Неясный и грозный шум, эхо барабанов, донесшиеся с площади Революции, возвестили о том, что нож гильотины упал. Давид вернулся в мастерскую, недовольно разглядывал полотно. Многого в нем еще не хватало. Как передать эту неповторимость времени, смутного, великого, полного гордых побед, смертей, надежд, и эту ожившую в суровых сегодняшних буднях чистоту античной борьбы против тиранов?

Через две недели после казни королевы были казнены главари жирондистов и в их числе Бриссо, Верньо, Кара.

6 ноября казнили герцога Орлеанского – Филиппа Эгалите. В Бордо казнили Барбару.

Якобинский Конвент не имел иного выхода. Врагов и изменников можно было устрашить только смертью.
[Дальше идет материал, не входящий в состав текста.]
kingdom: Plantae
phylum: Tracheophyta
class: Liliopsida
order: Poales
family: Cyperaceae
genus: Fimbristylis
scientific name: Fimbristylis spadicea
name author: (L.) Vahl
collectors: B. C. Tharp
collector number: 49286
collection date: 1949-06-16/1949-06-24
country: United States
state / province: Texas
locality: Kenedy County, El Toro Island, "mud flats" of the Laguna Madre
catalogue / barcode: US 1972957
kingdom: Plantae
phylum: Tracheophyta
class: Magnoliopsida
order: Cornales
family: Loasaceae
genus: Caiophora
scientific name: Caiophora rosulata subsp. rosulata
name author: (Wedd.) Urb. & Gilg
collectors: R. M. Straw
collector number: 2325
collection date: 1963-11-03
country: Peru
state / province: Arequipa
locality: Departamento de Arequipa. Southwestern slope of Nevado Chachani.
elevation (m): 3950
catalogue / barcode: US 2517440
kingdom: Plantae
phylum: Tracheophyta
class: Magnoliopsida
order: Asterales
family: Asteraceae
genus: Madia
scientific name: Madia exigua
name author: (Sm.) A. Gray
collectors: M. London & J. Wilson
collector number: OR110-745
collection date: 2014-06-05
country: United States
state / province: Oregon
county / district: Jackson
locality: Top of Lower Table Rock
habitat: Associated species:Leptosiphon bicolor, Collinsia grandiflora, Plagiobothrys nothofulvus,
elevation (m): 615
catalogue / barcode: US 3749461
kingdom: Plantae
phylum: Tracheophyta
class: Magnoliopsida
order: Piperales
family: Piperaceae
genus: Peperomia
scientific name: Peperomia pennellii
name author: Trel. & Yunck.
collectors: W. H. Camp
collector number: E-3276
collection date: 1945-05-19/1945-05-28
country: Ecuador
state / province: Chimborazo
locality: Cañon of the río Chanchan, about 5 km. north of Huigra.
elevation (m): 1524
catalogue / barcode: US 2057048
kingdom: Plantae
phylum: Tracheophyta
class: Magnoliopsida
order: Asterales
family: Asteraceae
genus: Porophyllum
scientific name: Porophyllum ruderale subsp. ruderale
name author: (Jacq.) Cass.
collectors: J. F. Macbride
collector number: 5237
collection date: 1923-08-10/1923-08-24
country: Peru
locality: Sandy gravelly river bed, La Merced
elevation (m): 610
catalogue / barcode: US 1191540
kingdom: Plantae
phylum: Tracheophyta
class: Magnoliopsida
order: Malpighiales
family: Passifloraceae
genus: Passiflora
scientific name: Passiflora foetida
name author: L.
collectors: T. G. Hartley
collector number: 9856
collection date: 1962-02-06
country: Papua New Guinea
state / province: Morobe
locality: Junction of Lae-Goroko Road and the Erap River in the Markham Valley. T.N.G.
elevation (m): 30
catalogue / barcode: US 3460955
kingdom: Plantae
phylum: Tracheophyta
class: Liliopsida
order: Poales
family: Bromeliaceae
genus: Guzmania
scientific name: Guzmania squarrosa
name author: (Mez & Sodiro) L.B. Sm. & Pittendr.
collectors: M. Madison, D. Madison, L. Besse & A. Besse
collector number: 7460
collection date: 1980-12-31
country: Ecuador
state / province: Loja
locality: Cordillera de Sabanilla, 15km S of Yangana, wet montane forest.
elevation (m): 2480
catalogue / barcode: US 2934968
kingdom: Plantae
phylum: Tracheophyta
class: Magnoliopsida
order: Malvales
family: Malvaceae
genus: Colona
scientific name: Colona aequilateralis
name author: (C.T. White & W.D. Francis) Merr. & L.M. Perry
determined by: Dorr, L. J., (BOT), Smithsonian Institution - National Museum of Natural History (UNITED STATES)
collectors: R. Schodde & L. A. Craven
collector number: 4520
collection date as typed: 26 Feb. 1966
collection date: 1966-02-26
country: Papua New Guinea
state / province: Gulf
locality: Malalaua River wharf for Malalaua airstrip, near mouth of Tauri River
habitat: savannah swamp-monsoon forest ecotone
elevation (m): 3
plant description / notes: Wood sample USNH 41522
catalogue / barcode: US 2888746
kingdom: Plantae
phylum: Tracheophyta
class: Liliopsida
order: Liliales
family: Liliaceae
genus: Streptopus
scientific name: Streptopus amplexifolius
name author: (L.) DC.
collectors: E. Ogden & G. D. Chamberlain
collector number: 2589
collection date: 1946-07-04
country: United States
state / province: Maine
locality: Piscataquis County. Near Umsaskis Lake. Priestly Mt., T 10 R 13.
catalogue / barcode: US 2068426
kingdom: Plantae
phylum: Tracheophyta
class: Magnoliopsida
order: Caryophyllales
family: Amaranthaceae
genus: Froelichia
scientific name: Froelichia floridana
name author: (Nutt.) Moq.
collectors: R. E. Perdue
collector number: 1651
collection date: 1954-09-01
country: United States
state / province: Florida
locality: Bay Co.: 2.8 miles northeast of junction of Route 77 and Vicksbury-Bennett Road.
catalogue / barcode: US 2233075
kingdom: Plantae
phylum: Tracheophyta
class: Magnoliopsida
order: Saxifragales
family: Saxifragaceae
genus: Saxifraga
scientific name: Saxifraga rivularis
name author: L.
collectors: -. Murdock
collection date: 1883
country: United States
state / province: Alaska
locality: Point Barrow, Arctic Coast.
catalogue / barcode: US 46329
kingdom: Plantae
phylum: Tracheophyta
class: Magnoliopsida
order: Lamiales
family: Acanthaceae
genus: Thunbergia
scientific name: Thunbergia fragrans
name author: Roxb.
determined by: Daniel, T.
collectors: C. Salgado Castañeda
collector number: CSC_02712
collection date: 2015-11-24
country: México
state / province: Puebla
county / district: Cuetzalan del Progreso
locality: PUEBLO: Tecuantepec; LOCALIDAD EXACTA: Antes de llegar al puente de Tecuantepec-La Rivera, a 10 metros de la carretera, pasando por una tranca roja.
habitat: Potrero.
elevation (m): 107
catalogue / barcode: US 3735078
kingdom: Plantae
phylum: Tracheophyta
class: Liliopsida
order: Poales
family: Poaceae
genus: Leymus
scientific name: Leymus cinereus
Железное кольцо сжималось вокруг республики: заговоры роялистов и других противников Горы грозили гибелью революции и всем ее завоеваниям. Надо было удержать все завоеванное любой ценой, и во имя этой цели революционные комитеты и трибуналы приняли на себя нелегкую долю осуществления террора.

Шел брюмер – самый унылый, сырой месяц нового календаря. Во дворце правосудия непрерывно заседал революционный трибунал. Тюремные повозки – «корзины для салата», как называли их в Париже, – доставляли все новых арестованных в Консьержери.

Давид продолжал работать яростно, страстно. Подобно тому как борьба революции подходила к своему апогею, картина Давида обретала все большую ясность мысли, мужественную чистоту контуров, спартанскую скупость цвета. Сегодня, чтобы показать великое, нет нужды становиться на котурны, достаточно быть правдивым.

Но вот настал миг, когда, подняв кисть, Давид не положил мазка на холст. Он отошел в глубь мастерской, прищурил усталые глаза, чтобы охватить взглядом всю картину целиком. Он был один в мастерской. Стояла тишина. Только потрескивало в камине большое догорающее полено. – Да, картина окончена. Давид знал это не только потому, что видел вполне завершенное, отделанное до мелочей полотно. Он знал это по потрясающей пустоте в душе – все, что томило и тревожило его воображение в последние месяцы, все, что торопило кисть, лишало сна и спокойствия, осталось теперь на холсте.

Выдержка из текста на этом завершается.